Gone With the Bullets réunit Jiang Wen dans un rôle qu’il s’est taillé sur mesure – Ma Zouri, un escroc qui utilise son charisme fou pour rêver des plus belles entourloupes, se veut un cynique en ce qui concerne le sexe, et s’hypostasie en Ennemi Public No 1 qui est aussi la Victime Publique No 1 – avec une distribution de choix : Ge You, l’acteur fétiche de Feng Xiaogang, déjà mis en tandem avec Jiang Wen dans Let the Bullets Fly ; Shu Qi, la déesse sublime de Hou Hsiao-hsien, princesse taiwanaise sortie des bas-fonds, ici dans le rôle d’une super-cocotte plus vénale et plus fleur bleue que nature ; et la très talentueuse Zhou Xun (déjà repérée dans Le Soleil se lève aussi et Let the Bullets Fly, ainsi que dans The Assassin de Hou Hsiao-hsien) qui joue la femme « trop bien » (mais secrètement amoureuse), et une sorte de « double en abîme » (elle est cinéaste et va prendre la légende de Ma Zouri comme sujet).

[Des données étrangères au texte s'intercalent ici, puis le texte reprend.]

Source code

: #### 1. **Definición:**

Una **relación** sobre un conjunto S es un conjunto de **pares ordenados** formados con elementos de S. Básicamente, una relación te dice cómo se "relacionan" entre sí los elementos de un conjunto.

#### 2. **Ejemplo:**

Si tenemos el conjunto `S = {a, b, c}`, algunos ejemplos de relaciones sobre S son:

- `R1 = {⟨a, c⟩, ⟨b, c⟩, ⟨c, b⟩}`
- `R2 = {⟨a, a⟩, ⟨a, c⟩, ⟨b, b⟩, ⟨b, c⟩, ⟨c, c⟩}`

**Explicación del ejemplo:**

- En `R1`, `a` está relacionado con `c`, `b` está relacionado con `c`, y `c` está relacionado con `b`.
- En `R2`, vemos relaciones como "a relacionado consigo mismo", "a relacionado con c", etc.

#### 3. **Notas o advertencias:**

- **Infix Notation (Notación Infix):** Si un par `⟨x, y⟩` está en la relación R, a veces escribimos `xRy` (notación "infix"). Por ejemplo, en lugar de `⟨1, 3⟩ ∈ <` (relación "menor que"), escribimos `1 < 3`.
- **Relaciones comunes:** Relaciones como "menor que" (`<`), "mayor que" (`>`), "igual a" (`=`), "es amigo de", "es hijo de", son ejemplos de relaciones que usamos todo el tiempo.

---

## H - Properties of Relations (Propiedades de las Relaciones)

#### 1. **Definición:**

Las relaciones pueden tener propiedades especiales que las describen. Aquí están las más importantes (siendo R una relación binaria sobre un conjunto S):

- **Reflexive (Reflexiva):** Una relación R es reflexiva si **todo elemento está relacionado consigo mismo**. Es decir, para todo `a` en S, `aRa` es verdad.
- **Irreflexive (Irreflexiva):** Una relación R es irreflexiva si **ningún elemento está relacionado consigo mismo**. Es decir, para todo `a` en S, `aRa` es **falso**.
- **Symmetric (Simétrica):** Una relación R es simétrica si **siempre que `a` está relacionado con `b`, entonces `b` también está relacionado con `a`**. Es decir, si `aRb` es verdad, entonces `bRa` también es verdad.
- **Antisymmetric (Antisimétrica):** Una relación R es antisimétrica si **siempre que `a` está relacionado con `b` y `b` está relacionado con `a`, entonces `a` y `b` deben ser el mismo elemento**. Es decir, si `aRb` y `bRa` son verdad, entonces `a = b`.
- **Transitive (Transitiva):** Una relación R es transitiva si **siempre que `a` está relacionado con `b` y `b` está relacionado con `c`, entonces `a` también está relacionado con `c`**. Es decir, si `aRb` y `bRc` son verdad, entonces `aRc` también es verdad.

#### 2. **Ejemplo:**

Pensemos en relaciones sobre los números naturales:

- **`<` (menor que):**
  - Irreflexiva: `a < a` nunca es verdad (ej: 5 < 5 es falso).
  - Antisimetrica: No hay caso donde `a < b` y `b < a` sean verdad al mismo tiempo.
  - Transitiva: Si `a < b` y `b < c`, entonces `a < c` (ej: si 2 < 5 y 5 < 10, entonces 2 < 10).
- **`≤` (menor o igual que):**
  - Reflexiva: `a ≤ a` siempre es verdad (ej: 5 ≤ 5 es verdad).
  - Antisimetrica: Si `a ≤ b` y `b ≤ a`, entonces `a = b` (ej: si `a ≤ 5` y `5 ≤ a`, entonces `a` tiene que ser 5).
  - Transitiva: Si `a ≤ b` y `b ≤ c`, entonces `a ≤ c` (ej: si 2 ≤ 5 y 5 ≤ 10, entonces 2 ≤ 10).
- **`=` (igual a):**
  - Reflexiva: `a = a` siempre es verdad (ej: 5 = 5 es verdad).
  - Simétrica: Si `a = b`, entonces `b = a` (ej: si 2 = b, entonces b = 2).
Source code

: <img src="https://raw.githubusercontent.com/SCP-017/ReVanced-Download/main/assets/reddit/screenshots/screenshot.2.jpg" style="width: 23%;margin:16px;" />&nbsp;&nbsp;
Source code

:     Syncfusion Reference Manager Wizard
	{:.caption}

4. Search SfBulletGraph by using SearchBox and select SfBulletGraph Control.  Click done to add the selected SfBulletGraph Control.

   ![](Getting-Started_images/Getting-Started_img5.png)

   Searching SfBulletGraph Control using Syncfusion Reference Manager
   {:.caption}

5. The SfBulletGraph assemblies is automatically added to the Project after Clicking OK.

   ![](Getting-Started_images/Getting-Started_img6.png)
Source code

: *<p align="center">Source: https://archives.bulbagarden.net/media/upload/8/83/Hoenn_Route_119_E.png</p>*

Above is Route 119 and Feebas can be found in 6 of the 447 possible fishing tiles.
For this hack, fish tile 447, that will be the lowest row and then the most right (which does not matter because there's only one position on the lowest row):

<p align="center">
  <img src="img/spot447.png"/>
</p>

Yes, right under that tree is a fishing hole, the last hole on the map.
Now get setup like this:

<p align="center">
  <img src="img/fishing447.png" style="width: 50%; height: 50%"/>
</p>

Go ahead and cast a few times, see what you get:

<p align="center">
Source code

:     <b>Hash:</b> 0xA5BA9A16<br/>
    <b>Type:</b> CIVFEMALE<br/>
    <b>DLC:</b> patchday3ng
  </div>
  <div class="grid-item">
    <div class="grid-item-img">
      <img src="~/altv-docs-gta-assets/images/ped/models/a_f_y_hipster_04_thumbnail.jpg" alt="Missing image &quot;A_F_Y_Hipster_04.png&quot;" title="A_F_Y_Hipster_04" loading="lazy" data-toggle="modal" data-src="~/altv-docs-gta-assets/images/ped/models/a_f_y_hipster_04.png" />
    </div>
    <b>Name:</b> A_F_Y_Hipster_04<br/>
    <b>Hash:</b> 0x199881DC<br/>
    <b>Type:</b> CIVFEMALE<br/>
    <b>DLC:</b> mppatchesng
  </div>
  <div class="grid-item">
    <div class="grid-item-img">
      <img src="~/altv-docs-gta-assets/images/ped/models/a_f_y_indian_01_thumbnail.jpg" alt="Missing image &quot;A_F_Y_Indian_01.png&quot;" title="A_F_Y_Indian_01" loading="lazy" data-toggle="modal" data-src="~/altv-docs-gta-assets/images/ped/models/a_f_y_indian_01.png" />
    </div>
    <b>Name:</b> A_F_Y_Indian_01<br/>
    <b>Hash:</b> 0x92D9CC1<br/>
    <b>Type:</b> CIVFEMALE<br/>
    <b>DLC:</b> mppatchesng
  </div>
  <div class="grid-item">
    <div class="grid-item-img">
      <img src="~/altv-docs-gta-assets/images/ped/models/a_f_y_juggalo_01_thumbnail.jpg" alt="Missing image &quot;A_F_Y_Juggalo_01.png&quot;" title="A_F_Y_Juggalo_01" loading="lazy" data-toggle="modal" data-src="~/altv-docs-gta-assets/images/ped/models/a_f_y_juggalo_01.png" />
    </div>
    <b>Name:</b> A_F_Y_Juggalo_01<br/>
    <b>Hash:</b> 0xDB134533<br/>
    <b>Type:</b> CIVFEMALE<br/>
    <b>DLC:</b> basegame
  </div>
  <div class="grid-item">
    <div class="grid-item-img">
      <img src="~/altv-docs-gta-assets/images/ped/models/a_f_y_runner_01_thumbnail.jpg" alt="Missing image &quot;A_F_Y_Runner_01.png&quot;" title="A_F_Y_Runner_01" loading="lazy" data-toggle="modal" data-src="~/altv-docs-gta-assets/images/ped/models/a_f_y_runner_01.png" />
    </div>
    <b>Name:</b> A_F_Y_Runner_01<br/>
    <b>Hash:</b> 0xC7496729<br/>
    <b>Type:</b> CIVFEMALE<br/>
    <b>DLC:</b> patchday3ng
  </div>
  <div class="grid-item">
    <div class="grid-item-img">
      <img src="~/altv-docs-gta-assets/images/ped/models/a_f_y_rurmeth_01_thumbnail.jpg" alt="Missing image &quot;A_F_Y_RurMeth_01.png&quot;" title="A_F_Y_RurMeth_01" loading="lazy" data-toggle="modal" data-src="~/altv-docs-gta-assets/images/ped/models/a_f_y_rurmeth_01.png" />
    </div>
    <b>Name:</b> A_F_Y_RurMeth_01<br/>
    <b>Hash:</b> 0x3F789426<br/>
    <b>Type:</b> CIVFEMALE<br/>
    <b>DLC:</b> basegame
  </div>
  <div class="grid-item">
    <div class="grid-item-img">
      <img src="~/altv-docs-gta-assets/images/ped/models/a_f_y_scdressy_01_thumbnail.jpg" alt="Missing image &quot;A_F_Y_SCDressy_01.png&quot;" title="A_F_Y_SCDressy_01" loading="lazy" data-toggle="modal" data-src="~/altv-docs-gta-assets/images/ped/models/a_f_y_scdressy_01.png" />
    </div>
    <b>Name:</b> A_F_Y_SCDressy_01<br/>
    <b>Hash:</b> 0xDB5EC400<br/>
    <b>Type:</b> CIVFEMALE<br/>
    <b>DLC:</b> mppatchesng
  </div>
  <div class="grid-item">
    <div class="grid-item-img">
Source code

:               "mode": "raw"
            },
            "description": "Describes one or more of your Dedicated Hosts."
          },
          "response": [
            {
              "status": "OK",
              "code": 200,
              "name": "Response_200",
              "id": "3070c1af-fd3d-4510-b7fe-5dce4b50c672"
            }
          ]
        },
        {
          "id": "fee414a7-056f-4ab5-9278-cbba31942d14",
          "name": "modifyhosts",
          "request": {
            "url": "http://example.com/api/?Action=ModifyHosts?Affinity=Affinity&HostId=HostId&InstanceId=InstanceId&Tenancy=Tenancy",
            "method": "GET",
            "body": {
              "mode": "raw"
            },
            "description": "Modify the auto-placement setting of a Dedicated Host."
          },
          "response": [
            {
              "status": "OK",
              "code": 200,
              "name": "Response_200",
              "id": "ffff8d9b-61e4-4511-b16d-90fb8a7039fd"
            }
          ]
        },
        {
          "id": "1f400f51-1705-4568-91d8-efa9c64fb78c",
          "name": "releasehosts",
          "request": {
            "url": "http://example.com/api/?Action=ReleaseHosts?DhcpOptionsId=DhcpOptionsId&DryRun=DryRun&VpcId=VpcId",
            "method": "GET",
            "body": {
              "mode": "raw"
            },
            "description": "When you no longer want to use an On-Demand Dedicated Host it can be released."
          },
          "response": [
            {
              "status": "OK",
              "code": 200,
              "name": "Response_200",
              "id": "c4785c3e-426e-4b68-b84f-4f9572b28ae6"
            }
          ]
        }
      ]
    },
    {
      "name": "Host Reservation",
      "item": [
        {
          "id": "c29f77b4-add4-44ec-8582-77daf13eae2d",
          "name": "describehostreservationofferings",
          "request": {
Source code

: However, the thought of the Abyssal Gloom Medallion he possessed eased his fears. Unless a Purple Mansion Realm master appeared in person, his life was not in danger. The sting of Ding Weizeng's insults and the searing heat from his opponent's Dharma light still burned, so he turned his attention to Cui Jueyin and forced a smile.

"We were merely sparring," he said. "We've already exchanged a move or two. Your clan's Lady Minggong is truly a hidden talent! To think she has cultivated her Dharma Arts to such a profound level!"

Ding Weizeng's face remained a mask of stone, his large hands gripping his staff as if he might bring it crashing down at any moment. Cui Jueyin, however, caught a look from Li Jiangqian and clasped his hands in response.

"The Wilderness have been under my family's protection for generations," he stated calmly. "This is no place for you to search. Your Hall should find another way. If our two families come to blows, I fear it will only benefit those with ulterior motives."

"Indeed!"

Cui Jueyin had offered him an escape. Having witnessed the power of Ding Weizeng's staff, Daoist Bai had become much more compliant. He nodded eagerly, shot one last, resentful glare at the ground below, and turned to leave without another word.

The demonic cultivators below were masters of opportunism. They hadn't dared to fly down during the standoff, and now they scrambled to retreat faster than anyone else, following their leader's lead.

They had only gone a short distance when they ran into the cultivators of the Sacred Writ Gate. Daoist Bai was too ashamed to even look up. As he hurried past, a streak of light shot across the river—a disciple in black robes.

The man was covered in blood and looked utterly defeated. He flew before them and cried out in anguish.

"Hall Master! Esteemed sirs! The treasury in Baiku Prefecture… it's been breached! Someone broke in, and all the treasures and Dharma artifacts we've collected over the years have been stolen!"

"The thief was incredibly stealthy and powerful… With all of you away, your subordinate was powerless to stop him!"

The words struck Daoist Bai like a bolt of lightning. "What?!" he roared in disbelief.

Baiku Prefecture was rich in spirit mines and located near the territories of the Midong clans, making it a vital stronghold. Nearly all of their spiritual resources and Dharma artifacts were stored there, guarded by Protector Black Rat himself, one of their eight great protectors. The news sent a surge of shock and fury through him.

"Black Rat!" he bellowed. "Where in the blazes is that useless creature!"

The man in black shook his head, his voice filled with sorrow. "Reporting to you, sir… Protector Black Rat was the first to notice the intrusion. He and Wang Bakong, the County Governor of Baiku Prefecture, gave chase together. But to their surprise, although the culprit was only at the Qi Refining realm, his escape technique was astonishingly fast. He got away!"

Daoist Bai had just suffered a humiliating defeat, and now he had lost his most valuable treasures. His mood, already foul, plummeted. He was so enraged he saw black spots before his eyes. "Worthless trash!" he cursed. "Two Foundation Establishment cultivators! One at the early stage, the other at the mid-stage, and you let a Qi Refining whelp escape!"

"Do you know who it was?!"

Le scénario s’inspire librement d’un scandale qui avait défrayé la chronique : le meurtre crapuleux de la « première courtisane de Shanghaï » par le playboy Yan Ruisheng (qui devait servir de matière à un film muet en 1921, ainsi qu’à nombre d’adaptations théâtrales). Ce qui intéresse Jiang Wen, au premier abord, c’est la complexité des relations entre le dandy et la courtisane ; les deux personnages étant sous l’influence de la drogue au moment crucial, nul ne peut élucider, ni se souvenir de ce qui a causé la mort de la jeune femme ; Jiang Wen brouille les pistes, accumule les personnages et lance son héros dans une fuite en avant. Entre temps il s’amuse, jongle avec les codes cinématographiques, expérimente avec la 3D et la palette de couleurs, met en scène des scènes délirantes (pour le concours de beauté des cocottes de Shanghaï) qui sont autant de clins d’œil à Flo Ziegfield. Dans ce désordre inspiré pointe une critique de la course folle au profit, au plaisir, à l’argent que connaît la société chinoise de nos jours comme dans l’époque républicaine.


Né en 1963 dans la province de Hebei dans une famille de militaires, Jiang Wen grandit à Pékin à partir de l’âge de 10 ans. De 1980 à 1984, il étudie à l’Académie centrale d’art dramatique de Pékin. Sa ressemblance avec l’empereur Puyi lui fait emporter le rôle pour La Dernière Impératrice (1986) de Chen Jialin. Il atteint une reconnaissance internationale avec son rôle de bandit amant de Gong Li dans Le Sorgho rouge (1987) de Zhang Yimou. Il s’est aussi imposé par ses rôles dans La Ville des Hibiscus (1986) de Xie Jin, Neige noire (1990) de Xie Fei, Li Lianying, eunuque de l’empereur (1991) de Tian Zhuangzhuang, The Emperor’s Shadow (1996) de Zhou Xiaowen, Keep Cool (1997) de Zhang Yimou, The Missing Gun (2002) de Lu Chuan, Letter from an Unknown Woman (2004) de Xu Jinglei, etc… Dans la communauté chinoise, il est très connu pour son interprétation de Un Pékinois à New York (1992), série télévisée de Zheng Xiaolong. Il joue le rôle de Baze Malbus dans Rogue One : A Star Wars Story (2016) de Gareth Edwards. Il passe à la mise en scène avec Des jours éblouissants (1994), dont le style le rapproche momentanément des réalisateurs de la 6ème génération. Son second film, Les Démons à ma porte (2000), lui vaudra un Grand Prix à Cannes. Il est aussi l’auteur de Le Soleil se lève aussi (2007), Let the Bullets Fly (2010) et Gone with the Bullets (2014).